The Orchestrion Project is the soundtrack to a film made in the vacant Brooklyn church where Metheny rehearsed with his machines. He recorded it following the tour in support of the original album, interspersing the entire suite with versions of a few Metheny standards, a brief Ornette Coleman tune and two improvisations. The latter two tracks are especially significant, as they prove this music does not have to sound mechanical, but can be quite lively and expressive.

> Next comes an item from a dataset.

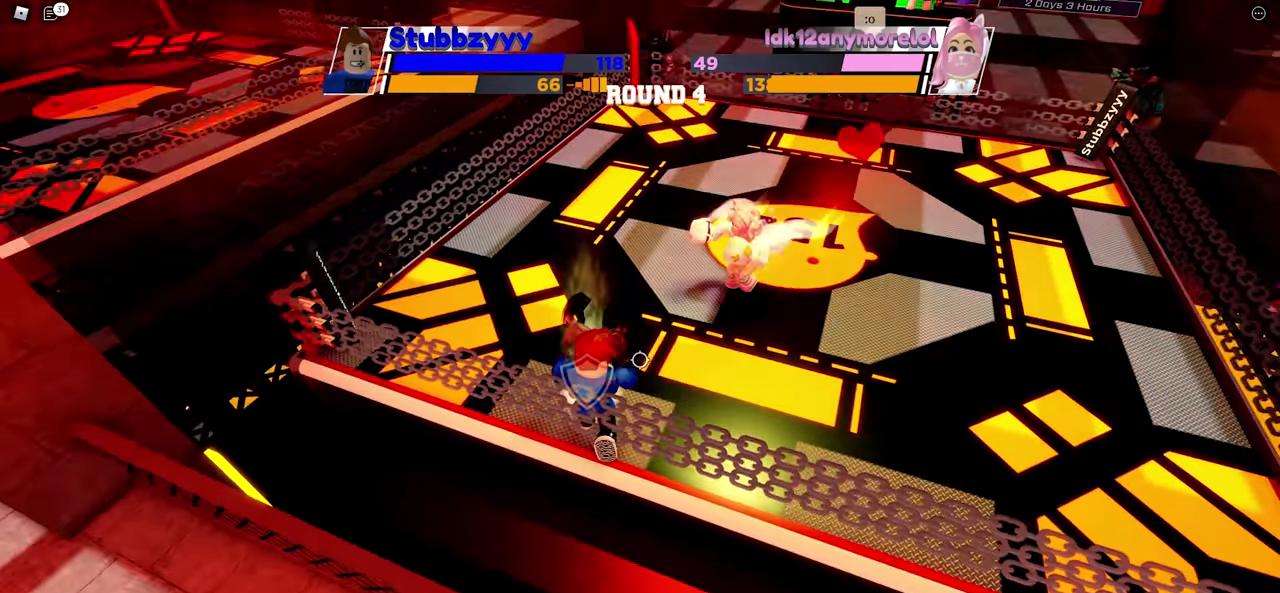
{"keys": ["space"], "mouse": [], "events": []}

Having said that, the five sections of the suite stick closely to the arrangements on the 2010 album, aside from some extra percussive accents here and there. They do, however, sound a little more open, perhaps due to the acoustics of the church, which make the rousing final section of the 16-minute “Orchestrion” more vital and dreamlike. The gentle “Soul Search” breathes a little more, too. Like other tracks, it moves along guided more by cymbals than drums but doesn’t sound spare. The first of the improvisations opens the whole set with a bluesy groove over a tambourine rhythm. Spare as it sounds, it presents a different side of the guitarist and a preamble for what’s to come.

“Improvisation 2” features loops of guitar tracks that continually change shape, utilizing stereo panning and backwards effects. The medley of “80/81-Broadway Blues” finds the percussion following the guitar’s melody and splattering accents. It feels like a live, precise drummer and inspires Metheny to get noisy on the fretboard. Conversely, “Stranger in Town” evokes ’80s new wave with a beat that could have come from a drum machine of that era.

Metheny originally intended to have the entire suite on one of the album’s two discs, but in a different order than on the previous release. Through a fate-changing accident explained in the liner notes, it became sequenced alphabetically, which actually makes the whole program more compelling. While it’s tempting to listen to the album to pick apart various pieces of the Orchestrion, the music doesn’t rely on novelty or gimmick to make an impression. The melodies stand on their own as strong works.